■ WRITTEN TASK 1 ■
Can you copy this part of the Jen Statsky biography word for word, beginning at the words "Jen Statsky (born" and stopping after "Downs in 2021."?

■ PASSAGE FOR REVIEW ■
Jen Statsky (born November 19, 1985) is an American television writer and comedian known for her work on Hacks, The Good Place, Parks and Recreation, and Broad City. She won the Primetime Emmy Award for Outstanding Writing for a Comedy Series for Hacks with co-creators Lucia Aniello and Paul W. Downs in 2021.

Personal life
Jen Statsky was born November 19, 1985 in Milton, Massachusetts where she grew up before moving to New York City to study at New York University. She attended Tisch School of the Arts where she studied Film and Television. She is a Los Angeles Clippers fan. She is married to Travis "Tug" Helwig, the Emmy-winning writer formerly at Crooked Media.

■ WRITTEN TASK 2 ■
Would you repeat lines from the second block of rows below exactly, beginning at the line that has "bunka, samozrejme, odumrie." and stopping after the line that has "chloričitého, občas známeho"?

■ DATASET EXCERPTS ■
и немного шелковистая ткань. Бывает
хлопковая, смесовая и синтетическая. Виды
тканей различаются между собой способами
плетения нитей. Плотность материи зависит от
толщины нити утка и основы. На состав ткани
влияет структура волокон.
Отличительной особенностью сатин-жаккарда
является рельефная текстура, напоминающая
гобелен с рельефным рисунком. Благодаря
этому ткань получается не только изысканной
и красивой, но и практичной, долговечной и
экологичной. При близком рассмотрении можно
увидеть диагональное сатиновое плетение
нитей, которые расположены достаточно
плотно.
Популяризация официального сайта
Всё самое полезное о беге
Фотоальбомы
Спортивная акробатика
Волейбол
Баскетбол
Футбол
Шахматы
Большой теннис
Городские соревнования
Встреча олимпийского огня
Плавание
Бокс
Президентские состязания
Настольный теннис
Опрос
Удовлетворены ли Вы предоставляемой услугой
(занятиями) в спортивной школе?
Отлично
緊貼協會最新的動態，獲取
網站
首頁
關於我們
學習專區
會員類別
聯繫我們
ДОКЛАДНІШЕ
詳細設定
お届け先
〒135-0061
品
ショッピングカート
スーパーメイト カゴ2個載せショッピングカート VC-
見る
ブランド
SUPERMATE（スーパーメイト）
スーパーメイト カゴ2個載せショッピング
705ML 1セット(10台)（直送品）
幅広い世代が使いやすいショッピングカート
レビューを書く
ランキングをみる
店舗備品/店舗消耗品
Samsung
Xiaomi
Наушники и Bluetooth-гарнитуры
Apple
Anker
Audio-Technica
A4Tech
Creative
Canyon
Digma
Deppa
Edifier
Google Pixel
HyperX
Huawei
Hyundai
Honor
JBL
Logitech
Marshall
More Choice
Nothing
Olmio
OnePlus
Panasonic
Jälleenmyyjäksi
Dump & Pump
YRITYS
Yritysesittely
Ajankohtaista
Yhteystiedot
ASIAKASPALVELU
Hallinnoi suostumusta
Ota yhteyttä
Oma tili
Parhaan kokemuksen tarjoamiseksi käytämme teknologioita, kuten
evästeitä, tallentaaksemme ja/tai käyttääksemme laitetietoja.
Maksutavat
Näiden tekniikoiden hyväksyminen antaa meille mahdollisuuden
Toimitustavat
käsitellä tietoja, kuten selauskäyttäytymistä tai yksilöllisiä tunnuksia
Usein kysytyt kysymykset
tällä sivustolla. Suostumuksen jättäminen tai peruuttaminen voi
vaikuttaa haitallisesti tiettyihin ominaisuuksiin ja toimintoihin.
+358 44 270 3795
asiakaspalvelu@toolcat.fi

--

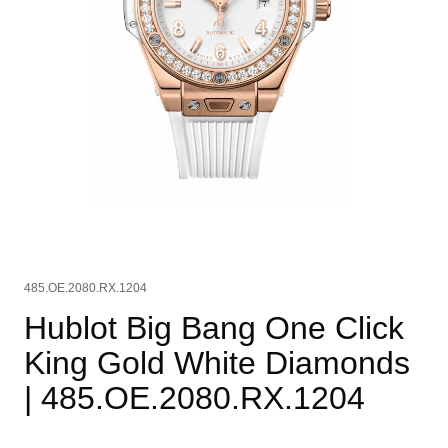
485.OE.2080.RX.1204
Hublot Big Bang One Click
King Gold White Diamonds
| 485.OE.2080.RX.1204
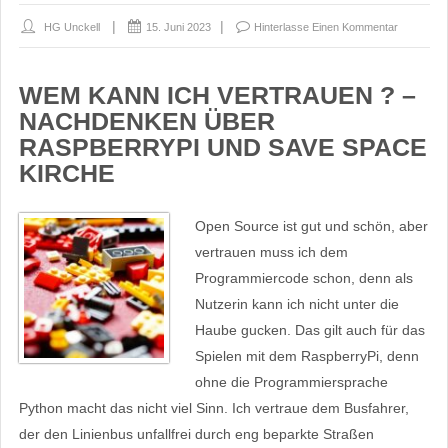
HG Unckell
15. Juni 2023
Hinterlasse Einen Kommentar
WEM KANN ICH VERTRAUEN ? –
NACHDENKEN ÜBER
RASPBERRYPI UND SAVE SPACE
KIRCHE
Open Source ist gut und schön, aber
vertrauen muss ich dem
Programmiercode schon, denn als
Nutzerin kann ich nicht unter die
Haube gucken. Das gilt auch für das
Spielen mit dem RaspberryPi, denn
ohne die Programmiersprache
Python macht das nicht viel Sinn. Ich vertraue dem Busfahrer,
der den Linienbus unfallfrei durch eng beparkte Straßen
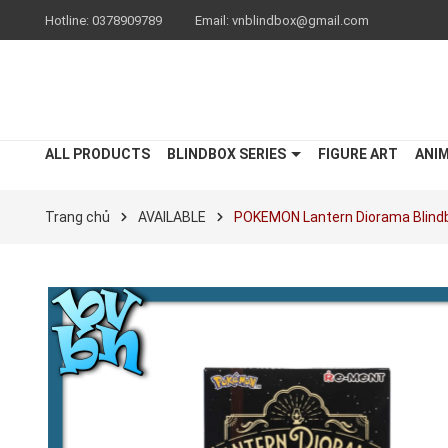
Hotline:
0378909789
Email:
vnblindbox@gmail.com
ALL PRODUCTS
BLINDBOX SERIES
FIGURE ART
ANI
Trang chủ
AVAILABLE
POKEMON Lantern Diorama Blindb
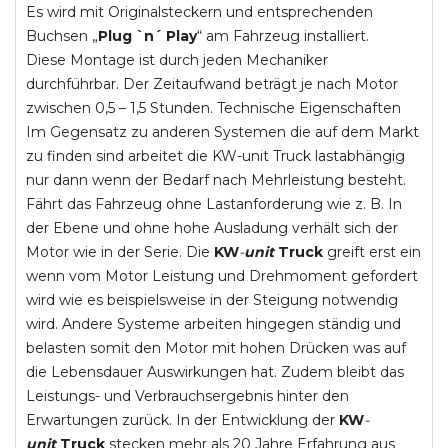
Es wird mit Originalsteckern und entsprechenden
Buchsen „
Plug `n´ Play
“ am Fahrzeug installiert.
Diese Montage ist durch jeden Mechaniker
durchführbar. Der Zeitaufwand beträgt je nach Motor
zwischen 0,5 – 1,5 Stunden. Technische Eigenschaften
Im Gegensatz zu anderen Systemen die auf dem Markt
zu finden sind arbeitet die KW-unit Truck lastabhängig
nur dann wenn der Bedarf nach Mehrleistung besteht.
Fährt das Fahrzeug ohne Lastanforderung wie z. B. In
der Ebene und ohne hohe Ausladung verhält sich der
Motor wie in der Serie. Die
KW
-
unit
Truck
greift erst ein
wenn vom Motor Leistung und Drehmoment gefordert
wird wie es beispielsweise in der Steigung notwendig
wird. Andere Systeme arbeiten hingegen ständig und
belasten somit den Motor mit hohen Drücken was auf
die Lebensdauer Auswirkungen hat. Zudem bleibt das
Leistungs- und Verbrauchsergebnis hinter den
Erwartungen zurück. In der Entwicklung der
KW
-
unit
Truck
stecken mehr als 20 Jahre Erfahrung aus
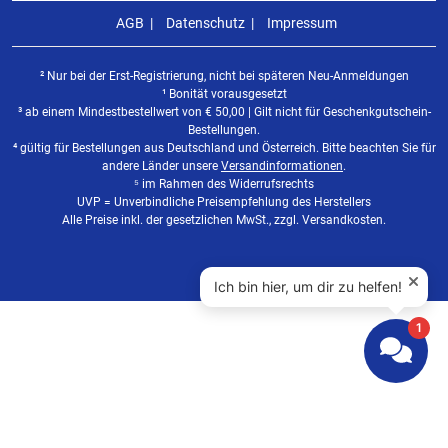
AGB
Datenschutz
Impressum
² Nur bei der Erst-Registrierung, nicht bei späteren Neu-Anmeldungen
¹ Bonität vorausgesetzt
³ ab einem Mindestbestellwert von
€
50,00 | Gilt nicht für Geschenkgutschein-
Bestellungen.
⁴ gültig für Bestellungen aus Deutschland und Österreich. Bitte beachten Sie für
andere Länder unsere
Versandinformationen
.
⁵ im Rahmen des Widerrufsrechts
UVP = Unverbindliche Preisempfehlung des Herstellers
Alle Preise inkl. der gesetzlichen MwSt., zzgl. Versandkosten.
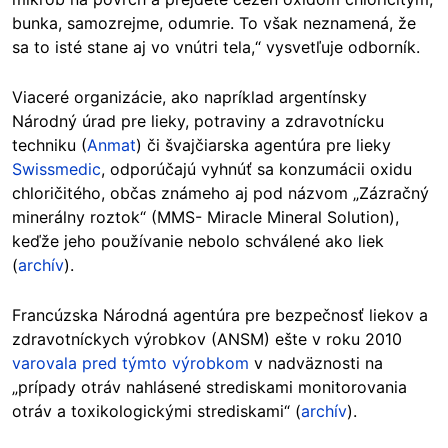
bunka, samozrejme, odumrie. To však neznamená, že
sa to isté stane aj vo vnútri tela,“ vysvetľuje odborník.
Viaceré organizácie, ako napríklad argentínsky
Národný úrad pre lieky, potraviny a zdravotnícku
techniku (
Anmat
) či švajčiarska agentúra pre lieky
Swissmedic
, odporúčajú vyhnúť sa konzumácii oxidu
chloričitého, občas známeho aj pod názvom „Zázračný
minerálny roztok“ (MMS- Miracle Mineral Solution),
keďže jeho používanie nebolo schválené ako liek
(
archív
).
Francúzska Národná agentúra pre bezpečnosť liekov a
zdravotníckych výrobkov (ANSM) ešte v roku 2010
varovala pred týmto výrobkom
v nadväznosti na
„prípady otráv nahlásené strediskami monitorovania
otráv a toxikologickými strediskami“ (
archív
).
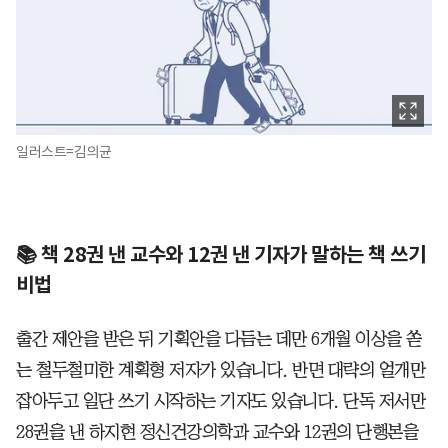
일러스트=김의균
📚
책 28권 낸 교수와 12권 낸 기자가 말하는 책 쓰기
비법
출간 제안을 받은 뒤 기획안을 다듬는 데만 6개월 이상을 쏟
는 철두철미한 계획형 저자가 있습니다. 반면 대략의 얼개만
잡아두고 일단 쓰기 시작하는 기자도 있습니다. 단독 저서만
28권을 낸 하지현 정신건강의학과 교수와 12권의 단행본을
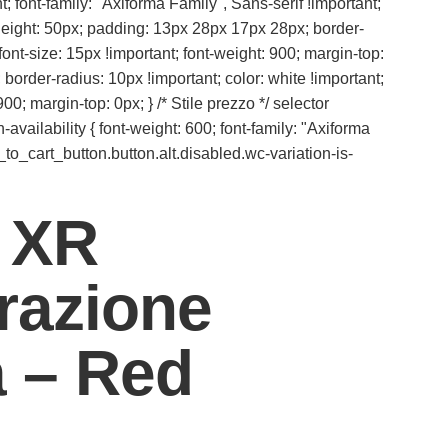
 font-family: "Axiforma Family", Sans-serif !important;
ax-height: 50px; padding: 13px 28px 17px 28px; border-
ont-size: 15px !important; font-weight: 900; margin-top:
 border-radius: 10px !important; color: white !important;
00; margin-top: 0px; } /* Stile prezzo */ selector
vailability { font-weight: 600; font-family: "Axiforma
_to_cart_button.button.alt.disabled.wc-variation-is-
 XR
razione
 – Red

■ TASK RESULT 1 ■
Jen Statsky (born November 19, 1985) is an American television writer and comedian known for her work on Hacks, The Good Place, Parks and Recreation, and Broad City. She won the Primetime Emmy Award for Outstanding Writing for a Comedy Series for Hacks with co-creators Lucia Aniello and Paul W. Downs in 2021.

■ TASK RESULT 2 ■
bunka, samozrejme, odumrie. To však neznamená, že
sa to isté stane aj vo vnútri tela,“ vysvetľuje odborník.
Viaceré organizácie, ako napríklad argentínsky
Národný úrad pre lieky, potraviny a zdravotnícku
techniku (
Anmat
) či švajčiarska agentúra pre lieky
Swissmedic
, odporúčajú vyhnúť sa konzumácii oxidu
chloričitého, občas známeho aj pod názvom „Zázračný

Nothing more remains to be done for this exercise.